Barham was a political Tory, yet a lifelong friend of the liberal Sydney Smith and of Theodore Hook. Barham, a contributor to the Edinburgh Review, The Literary Gazette and John Gorton's Biographical Dictionary, also wrote a novel, My Cousin Nicholas (1834). He died in London on 17 June 1845, after a long and painful illness.

==Legacy==
Barham is a character in George MacDonald Fraser's historical novel Flashman's Lady, he meets the main character, Harry Flashman, while watching a public execution.

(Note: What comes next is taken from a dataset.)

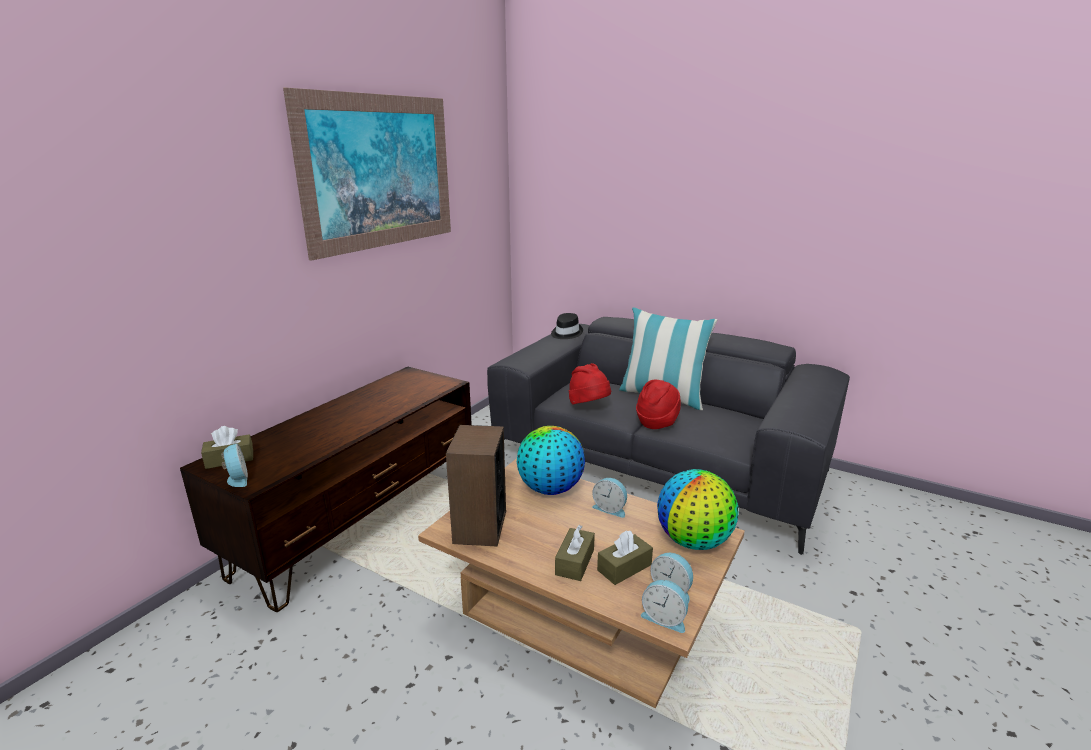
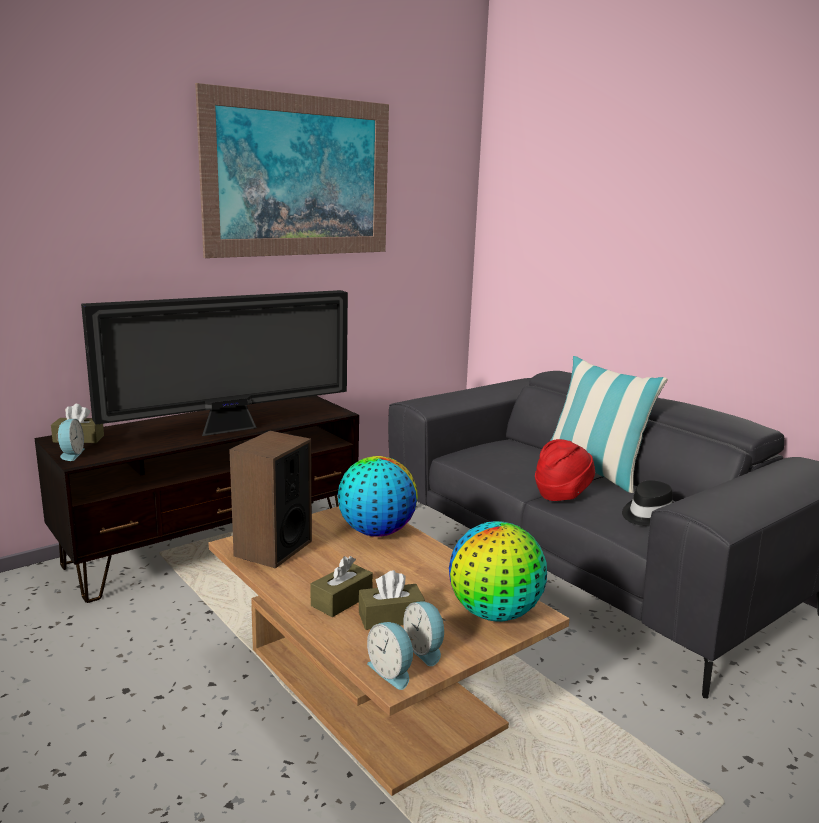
camera: 20 degrees right, 5 degrees down
black hat [551,313,583,339] -> black hat moved to [622,480,674,526]
red hat [569,363,611,405] -> none
alarm clock [592,478,627,518] -> none
none -> television [81,290,348,436]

His last poem As I laye a-thynkynge, was set to music by the English composer Edward Elgar, the song published in 1888. And in 1918 the composer Cyril Rootham set the same poem, for voice and piano.

There is a Wetherspoons pub in Burgate, Canterbury, near the cathedral, named The Thomas Ingoldsby.

There is a memorial to him at St Paul's Cathedral in London.